Connecting with our Children – Helping our Children Feel Loved and Safe

Connecting with our Children – Helping our Children Feel Loved and Safe

Mother, father with son teenager. Happy caucasian family having

As in the title, Marriage and Family Therapists are not only trained and work with couples but they help families as well. In some situations, part of marriage therapy includes helping parents not only grow closer and stronger together but also help in making their entire family healthier and learn how to connect with their children. Many times, parents become confused on their child’s attitudes and behaviors and what to do about them. When parents see changes in their child it can be a struggle knowing how to handle these times. Knowing how to recognize when changes occur, the way it is affecting your child and how to respond to them can make a world of difference in being able to provide them with the help they will need as well as having positive interactions and a strong connection between the two of you.

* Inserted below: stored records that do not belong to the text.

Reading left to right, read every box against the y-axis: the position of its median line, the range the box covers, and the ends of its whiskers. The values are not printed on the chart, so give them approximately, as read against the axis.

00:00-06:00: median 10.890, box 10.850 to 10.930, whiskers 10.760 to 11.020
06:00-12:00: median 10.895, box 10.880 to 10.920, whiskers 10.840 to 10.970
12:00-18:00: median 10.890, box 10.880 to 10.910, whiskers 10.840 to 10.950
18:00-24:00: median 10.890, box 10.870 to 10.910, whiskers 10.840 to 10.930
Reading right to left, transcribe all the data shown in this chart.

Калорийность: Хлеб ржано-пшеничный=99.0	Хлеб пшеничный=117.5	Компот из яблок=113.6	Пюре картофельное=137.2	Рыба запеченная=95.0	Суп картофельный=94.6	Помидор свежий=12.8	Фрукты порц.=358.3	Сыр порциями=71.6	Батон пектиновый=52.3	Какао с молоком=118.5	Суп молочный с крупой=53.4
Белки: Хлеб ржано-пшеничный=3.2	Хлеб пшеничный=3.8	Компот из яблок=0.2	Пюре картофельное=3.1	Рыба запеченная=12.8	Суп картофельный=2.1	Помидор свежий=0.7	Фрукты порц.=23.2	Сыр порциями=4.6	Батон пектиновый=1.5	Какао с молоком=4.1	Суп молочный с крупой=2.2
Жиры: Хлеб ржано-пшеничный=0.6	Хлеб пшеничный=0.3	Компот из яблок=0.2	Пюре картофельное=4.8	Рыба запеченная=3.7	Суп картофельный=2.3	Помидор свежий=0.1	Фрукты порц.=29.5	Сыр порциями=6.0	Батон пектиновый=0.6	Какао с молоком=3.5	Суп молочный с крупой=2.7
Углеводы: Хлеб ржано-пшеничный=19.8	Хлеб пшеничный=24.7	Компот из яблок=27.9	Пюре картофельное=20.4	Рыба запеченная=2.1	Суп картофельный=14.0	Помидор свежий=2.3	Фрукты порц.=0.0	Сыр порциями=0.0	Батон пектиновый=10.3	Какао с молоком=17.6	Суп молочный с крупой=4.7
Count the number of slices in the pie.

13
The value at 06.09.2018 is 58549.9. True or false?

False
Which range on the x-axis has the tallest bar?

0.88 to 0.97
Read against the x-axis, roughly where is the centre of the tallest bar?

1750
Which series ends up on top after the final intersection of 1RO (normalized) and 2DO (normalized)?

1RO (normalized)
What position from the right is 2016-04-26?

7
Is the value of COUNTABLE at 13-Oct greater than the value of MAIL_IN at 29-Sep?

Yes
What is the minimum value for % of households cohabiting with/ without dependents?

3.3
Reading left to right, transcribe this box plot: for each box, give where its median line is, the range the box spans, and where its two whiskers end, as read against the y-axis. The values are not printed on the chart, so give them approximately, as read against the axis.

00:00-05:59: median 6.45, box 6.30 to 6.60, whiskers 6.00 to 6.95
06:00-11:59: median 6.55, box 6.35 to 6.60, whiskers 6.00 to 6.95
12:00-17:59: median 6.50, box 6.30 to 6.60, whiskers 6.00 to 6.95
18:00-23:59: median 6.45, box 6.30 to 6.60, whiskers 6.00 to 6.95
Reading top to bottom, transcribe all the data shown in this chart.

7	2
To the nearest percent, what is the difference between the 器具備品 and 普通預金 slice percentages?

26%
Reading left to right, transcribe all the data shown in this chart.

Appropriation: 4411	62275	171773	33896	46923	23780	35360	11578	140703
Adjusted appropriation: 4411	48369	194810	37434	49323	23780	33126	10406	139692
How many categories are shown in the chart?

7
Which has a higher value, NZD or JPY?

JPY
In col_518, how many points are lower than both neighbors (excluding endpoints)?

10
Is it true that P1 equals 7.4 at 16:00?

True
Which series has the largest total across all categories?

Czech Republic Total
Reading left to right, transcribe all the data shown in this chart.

Even when nothing is going wrong, knowing how to build and keep a good connection with our children is important. Creating and maintaining your bond when things aren’t going wrong will make it that much easier when your child is going through difficult times or is acting out. They will more likely come to you during these times if they know and feel they are still loved and safe. Parents generally feel that their kids know they love them and know they can come to them to talk about anything. This is not always the case. Your child needs to hear it and feel it from you for them to feel close to you. So how can we help our children know and feel we love them? How can we help our children during difficult times? What can we do when our kids are acting out and misbehaving? And how do we stay close to our children when they are trying to push away?

These answers aren’t always easy to find and could definitely take more than a few paragraphs to answer, but here are a few things to hopefully help make a foundation for you and your child to build upon in creating and keeping a strong connection

  1. Listen. It sounds easier said than done. Our children want to tell us things but are easily turned away when lectures begin, yelling occurs or receiving instant and at times, unnecessary punishments. In most situations, parents can and need to keep their own emotions under control and allow their child to let them know they are listening to what they are saying and they are validating, respecting and acknowledging them and their feelings. If it is a topic that you need to address, allow yourself some time to process the things they said as well as your emotions around these things. This will help our children want to turn to us more often, feeling safe in being able to talk to us and knowing we are treating their feelings as real, human feelings and not just kid stuff.
  2. Be reasonable. Parents sometimes forget that our kids are just that… kids. At times, parents put unrealistic expectations on their children, forgetting they aren’t as experienced in this world as parents are and that they are in a continuous learning process. We can’t expect our children to react to situations as we would as adults. Their brains are still developing and that is not just our young children but teenagers too.
  3. Pay attention and be involved. This sounds obvious to do but sometimes parents get so caught up in their daily lives, work and the stresses of parenting that they forget to stop, find out what their child is doing, what they are in to, who they are talking to and hanging out with and become a part of it. Let your children know you care about them and their lives by becoming a part of it. This does not mean you need to be their friend but instead a caring, loving and supporting parent.